Personal information
- Full name: Harold Ernest Sellars
- Date of birth: 20 June 1890
- Place of birth: St Kilda, Victoria
- Date of death: 8 November 1955 (aged 65)
- Place of death: Perth, Western Australia
- Original team(s): Grosvenor
- Height: 170 cm (5 ft 7 in)
- Weight: 66 kg (146 lb)
- Position(s): Full-forward

Playing career^{1}
- Years: Club / Games (Goals)
- 1911–13: St Kilda / 47 (119)
- ^{1} Playing statistics correct to the end of 1913.

Career highlights
- St Kilda leading goal-kicker 1911-1913;

= Ernie Sellars =

Australian rules footballer

Harold Ernest Sellars (20 June 1890 – 8 November 1955) was an Australian rules footballer who played with St Kilda in the Victorian Football League (VFL).
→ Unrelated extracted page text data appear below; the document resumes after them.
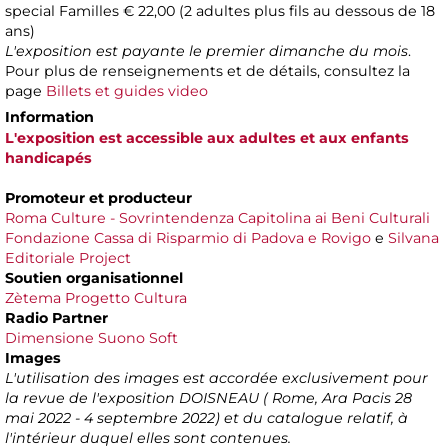
special Familles
€ 22,00 (2 adultes plus fils au dessous de 18
ans)
L'exposition est payante le premier dimanche du mois
.
Pour plus de renseignements et de détails, consultez la
page
Billets et guides video
Information
L'exposition est accessible aux adultes et aux enfants
handicapés
Promoteur et producteur
Roma Culture - Sovrintendenza Capitolina ai Beni Culturali
Fondazione Cassa di Risparmio di Padova e Rovigo
e
Silvana
Editoriale Project
Soutien organisationnel
Zètema Progetto Cultura
Radio Partner
Dimensione Suono Soft
Images
L'utilisation des images est accordée exclusivement pour
la revue de l'exposition DOISNEAU ( Rome, Ara Pacis 28
mai 2022 - 4 septembre 2022) et du catalogue relatif, à
l'intérieur duquel elles sont contenues.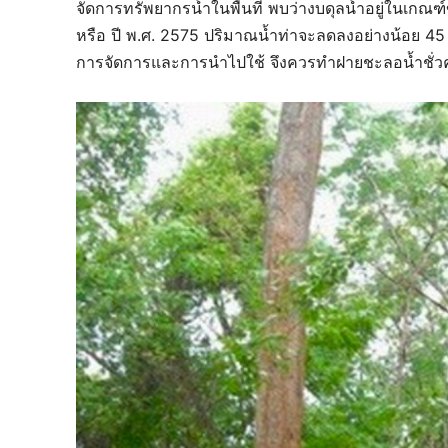
จัดการทรัพยากรน้ำในพื้นที่ พบว่างบดุลน้ำอยู่ในเกณฑ
หรือ ปี พ.ศ. 2575 ปริมาณน้ำท่าจะลดลงอย่างน้อย 4
การจัดการและการนำไปใช้ จึงควรทำฝายชะลอน้ำชั่วค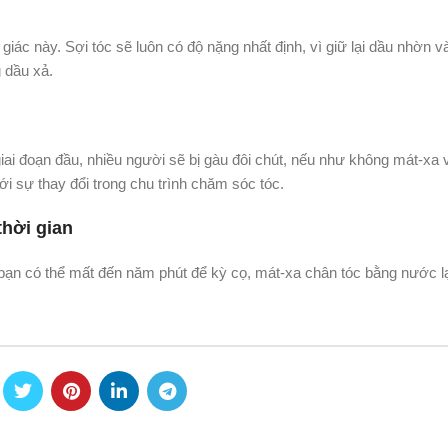
iác này. Sợi tóc sẽ luôn có độ nặng nhất định, vì giữ lại dầu nhờn 
 dầu xả.
ai đoạn đầu, nhiều người sẽ bị gàu đôi chút, nếu như không mát-xa 
ới sự thay đổi trong chu trình chăm sóc tóc.
thời gian
, bạn có thể mất đến năm phút để kỳ cọ, mát-xa chân tóc bằng nước l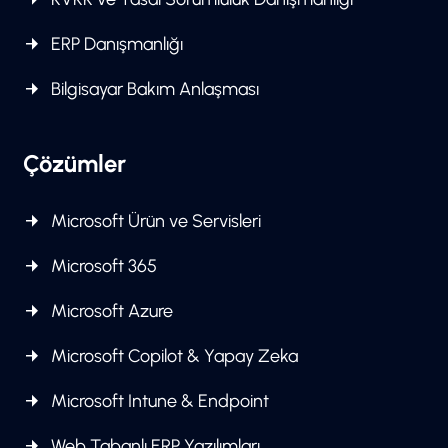
ERP Danışmanlığı
Bilgisayar Bakım Anlaşması
Çözümler
Microsoft Ürün ve Servisleri
Microsoft 365
Microsoft Azure
Microsoft Copilot & Yapay Zeka
Microsoft Intune & Endpoint
Web Tabanlı ERP Yazılımları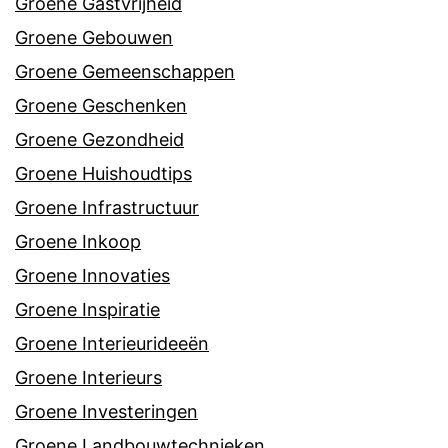
Groene Gastvrijheid
Groene Gebouwen
Groene Gemeenschappen
Groene Geschenken
Groene Gezondheid
Groene Huishoudtips
Groene Infrastructuur
Groene Inkoop
Groene Innovaties
Groene Inspiratie
Groene Interieurideeën
Groene Interieurs
Groene Investeringen
Groene Landbouwtechnieken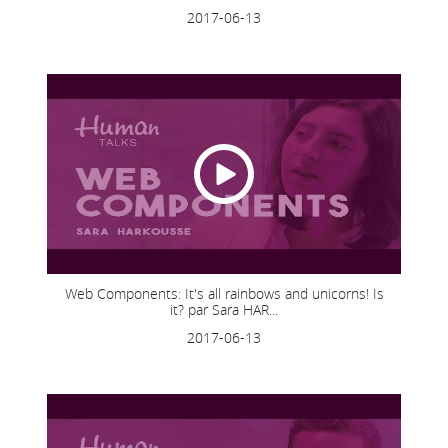
2017-06-13
Web Components: It's all rainbows and unicorns! Is
it? par Sara HAR...
2017-06-13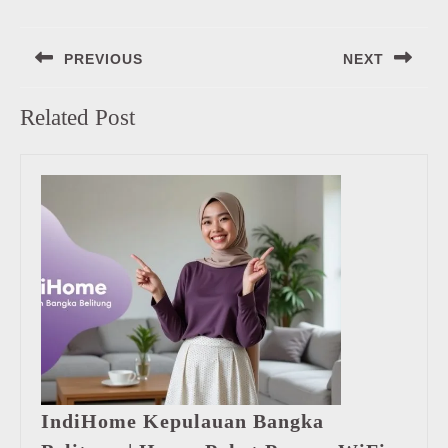
Navigasi
PREVIOUS
NEXT
pos
Previous
Next
Related Post
post:
post:
IndiHome Kepulauan Bangka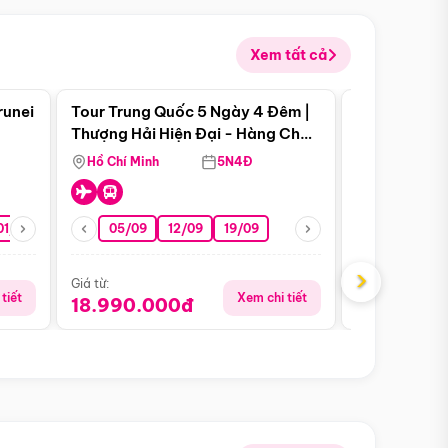
Xem tất cả
 bật
Điểm nổi bật
runei
Tour Trung Quốc 5 Ngày 4 Đêm |
Tour Trung 
Tour Hè
Thượng Hải Hiện Đại - Hàng Châu
Ân Thi - Trư
Nên Thơ - Ô Trấn Cổ Kính
Hồ Chí Minh
5N4Đ
Hồ Chí Minh
01/10
15/10
29/10
05/09
12/09
19/09
16/08
›
Giá từ:
Giá từ:
tiết
Xem chi tiết
18.990.000đ
16.990.0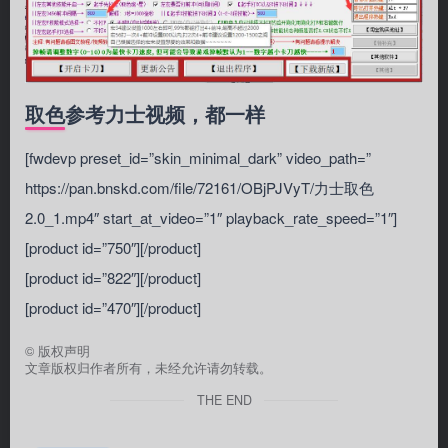
取色参考力士视频，都一样
[fwdevp preset_id=”skin_minimal_dark” video_path=”
https://pan.bnskd.com/file/72161/OBjPJVyT/力士取色
2.0_1.mp4″ start_at_video=”1″ playback_rate_speed=”1″]
[product id=”750″][/product]
[product id=”822″][/product]
[product id=”470″][/product]
©
版权声明
文章版权归作者所有，未经允许请勿转载。
THE END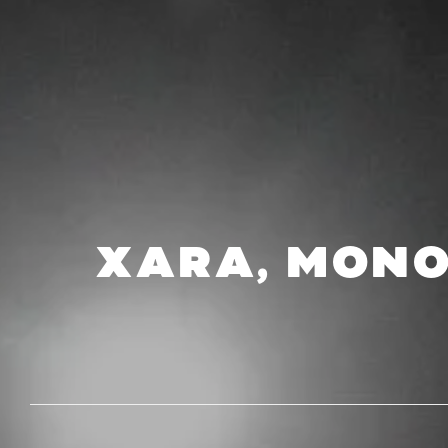
XARA, MONO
Sellars kicked seven goals from full-forward on his debut for St Kilda, against University at Junction Oval to set a league record. The tally wasn't bettered by any debutante in the VFL until Footscray's Bill Wood kicked nine goals in 1944. He finished the year with 22 goals, which was enough to top St Kilda's goal-kicking, and he was again their leading goal-kicker the following season after kicking 44 goals. His final season at St Kilda, in 1913, was his finest and his 53 goals helped his club make their first ever Grand Final. Perhaps his best performance came in the Semi Final against South Melbourne when he kicked six goals. Only Jimmy Freake of Fitzroy kicked more goals in the league that season.

Sellars joined Western Australian Football League (WAFL) club East Perth in 1914 and the same year was chosen to represent Western Australia at the Sydney Carnival. He topped East Perth's goal-kicking in his first two seasons and finished with 68 WAFL goals from his 36 games.